Task description: For each line below that contains the word "title", return that line.

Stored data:
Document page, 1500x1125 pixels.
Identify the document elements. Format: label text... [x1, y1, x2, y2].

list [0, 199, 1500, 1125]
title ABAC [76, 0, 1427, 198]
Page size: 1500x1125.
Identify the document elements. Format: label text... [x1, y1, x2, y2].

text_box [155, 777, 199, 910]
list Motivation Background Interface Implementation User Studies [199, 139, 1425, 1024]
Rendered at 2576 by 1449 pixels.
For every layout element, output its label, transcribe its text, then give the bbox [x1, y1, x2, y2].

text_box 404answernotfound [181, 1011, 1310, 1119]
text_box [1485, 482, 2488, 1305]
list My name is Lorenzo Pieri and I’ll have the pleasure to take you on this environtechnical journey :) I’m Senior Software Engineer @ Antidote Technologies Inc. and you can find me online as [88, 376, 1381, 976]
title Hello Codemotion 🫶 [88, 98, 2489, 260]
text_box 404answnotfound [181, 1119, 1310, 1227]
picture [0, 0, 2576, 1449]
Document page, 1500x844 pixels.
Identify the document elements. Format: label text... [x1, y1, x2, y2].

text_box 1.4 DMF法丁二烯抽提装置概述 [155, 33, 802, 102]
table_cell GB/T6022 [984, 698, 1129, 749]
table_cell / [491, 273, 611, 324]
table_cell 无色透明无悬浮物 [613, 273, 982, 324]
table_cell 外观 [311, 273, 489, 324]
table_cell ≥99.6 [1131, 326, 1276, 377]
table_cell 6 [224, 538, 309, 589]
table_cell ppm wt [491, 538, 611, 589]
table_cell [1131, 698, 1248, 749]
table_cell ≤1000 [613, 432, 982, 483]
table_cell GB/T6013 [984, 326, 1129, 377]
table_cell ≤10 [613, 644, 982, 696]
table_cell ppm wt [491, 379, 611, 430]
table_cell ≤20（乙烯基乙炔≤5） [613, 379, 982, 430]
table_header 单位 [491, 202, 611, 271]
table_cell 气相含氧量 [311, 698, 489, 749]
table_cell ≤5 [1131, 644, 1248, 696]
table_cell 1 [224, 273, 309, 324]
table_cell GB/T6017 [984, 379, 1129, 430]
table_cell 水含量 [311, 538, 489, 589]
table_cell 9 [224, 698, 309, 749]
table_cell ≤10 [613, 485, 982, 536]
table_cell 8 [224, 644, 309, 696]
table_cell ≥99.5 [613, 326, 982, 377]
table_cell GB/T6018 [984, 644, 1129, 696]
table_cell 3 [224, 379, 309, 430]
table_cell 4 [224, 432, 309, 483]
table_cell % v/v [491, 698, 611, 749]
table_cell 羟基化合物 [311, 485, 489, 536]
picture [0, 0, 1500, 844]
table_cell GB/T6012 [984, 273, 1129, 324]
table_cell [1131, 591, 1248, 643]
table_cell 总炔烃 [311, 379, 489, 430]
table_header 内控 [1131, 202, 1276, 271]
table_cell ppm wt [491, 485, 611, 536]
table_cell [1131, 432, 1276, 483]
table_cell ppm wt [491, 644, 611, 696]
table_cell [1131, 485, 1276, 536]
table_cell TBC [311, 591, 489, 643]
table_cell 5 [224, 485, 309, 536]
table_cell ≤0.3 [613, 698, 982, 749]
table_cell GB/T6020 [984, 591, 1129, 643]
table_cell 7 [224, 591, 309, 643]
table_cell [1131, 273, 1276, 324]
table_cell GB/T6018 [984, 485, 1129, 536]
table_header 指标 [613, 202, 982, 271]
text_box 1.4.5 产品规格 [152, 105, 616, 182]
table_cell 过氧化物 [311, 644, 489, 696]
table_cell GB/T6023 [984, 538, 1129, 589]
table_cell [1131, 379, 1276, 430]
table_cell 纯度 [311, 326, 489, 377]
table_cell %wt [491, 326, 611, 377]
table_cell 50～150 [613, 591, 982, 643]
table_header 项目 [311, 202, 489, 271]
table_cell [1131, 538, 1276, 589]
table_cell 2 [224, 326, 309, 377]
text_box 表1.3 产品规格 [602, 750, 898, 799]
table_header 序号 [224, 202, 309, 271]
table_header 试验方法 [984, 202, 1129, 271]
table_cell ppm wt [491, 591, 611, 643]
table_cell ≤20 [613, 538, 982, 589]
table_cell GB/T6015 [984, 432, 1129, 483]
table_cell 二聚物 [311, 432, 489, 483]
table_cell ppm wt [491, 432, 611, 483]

Result for this exercise:
title ABAC [76, 0, 1427, 198]
title Hello Codemotion 🫶 [88, 98, 2489, 260]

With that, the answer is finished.